Washington state data represents the handling of situation and proper medication can help the recovery of people.

New York data demonstrates the importance of social distancing.

Michigan data shows the awareness needed among people in order to reach out to hospitals when people undergo initial symptoms. The more the delay, the more the death count.

Week 2 ------------------

The database that was selected is a daily feed from John Hopkins White School of Engineering refreshed at 9 am Est on daily basis. The data base which was downloaded as of 28th March (most recent feed) regarding the corona cases reported in each country as of 28th March.

We want to filter the data such that we need only data from United states. Hence the extracted is resulted with consists of data set from United states. Further classification is done based on data to be from only 28th and 27th of March as we may not have any data from Washington and California region regarding cases being reported on 28th.

This refined data set is obtained and now reviewed.

This selected data set has some null values under the Hospitalized column.

The rest of the data is non-null and has either zero or values

Hence, this suggests that the data is cleansed and is a good candidate for the visualization purpose.

The main objective as part of data review is to:

View the total number of negative, positive cases for the most critically affected states which has death count>100 to analyze whether testing has been actively being held in the states, how bad is it contagious and the mortality rate.

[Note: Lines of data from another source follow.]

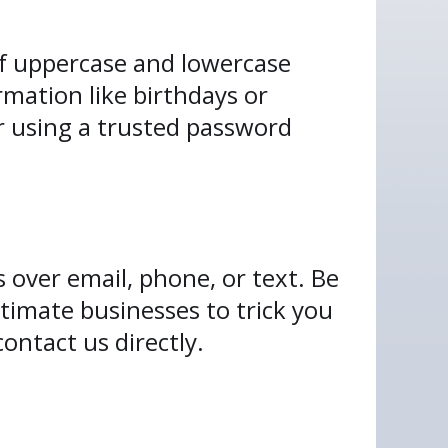
f uppercase and lowercase
rmation like birthdays or
r using a trusted password
s over email, phone, or text. Be
timate businesses to trick you
contact us directly.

The tool we selected is Tableau for public version. It is open source.

After successful download, the data set has been uploaded in an excel format.

Although it can still accept json, csv formats.

Now sort the data based on:

1. Death to be > 100 (as these states are greatly impacted),

1. On or after 27th March as we want to analyze for the current data

Once the data has been uploaded you can see the data being populated in the tableau workspace.

Now we can see lot of column such as date modified, fips codes, grade, last update, check in time, commercial state value, etc. which may not be relevant to our objective. Hence, we can hide such column.

Objective: The selected objective is to visualize the graph for the most critically affected states:

1. Sum (negative cases) vs State –

1. Sum (positive cases) vs State –

1. Total number of cases vs State –

These number imply that active testing has been going on and more than 75% of the tested cases are negative which implies that people with other type of flu diagnosed with similar symptoms have also been tested for corona.